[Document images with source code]
···
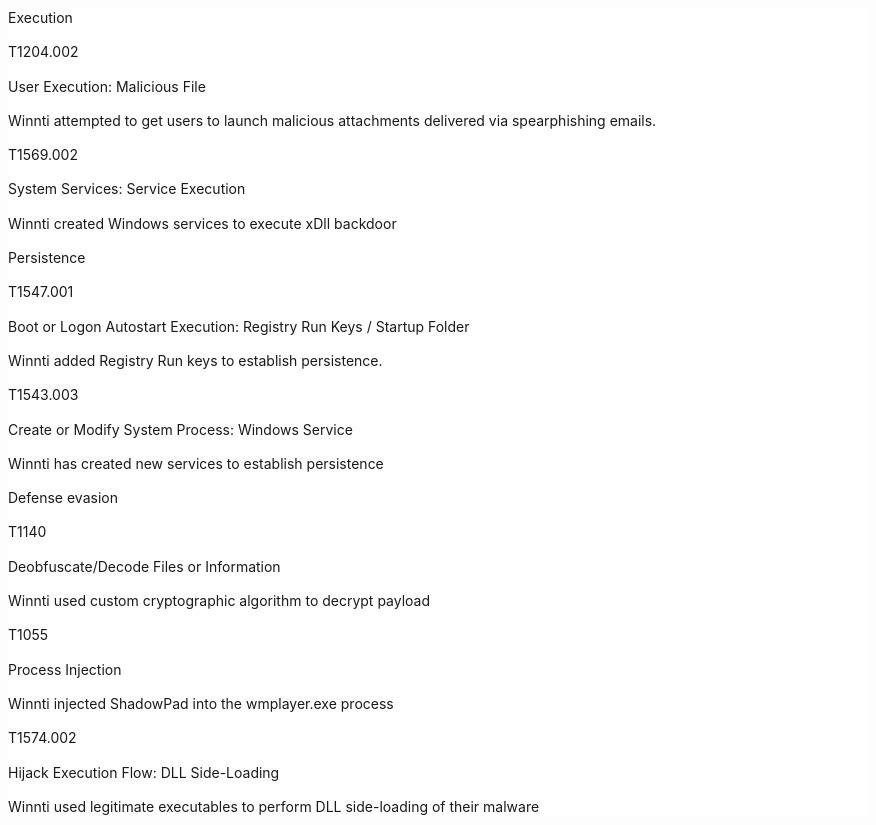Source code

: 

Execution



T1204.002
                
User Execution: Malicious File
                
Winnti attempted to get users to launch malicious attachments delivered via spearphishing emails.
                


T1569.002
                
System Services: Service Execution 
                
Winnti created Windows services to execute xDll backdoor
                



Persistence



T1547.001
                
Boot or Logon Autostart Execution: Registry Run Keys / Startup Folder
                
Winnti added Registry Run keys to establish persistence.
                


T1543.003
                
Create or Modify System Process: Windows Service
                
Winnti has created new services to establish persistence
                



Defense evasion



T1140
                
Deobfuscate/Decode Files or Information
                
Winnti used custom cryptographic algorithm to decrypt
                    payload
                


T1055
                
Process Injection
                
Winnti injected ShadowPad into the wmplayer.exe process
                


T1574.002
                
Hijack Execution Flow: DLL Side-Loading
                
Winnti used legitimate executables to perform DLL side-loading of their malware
···
* WHAT TO DO *
Only the lines from the start of the records above through the line containing "Winnti created Windows" should be returned, exactly and with both ends, please; the pictures stay out.

* FINAL ANSWER *
Source code

: 

Execution



T1204.002
                
User Execution: Malicious File
                
Winnti attempted to get users to launch malicious attachments delivered via spearphishing emails.
                


T1569.002
                
System Services: Service Execution 
                
Winnti created Windows services to execute xDll backdoor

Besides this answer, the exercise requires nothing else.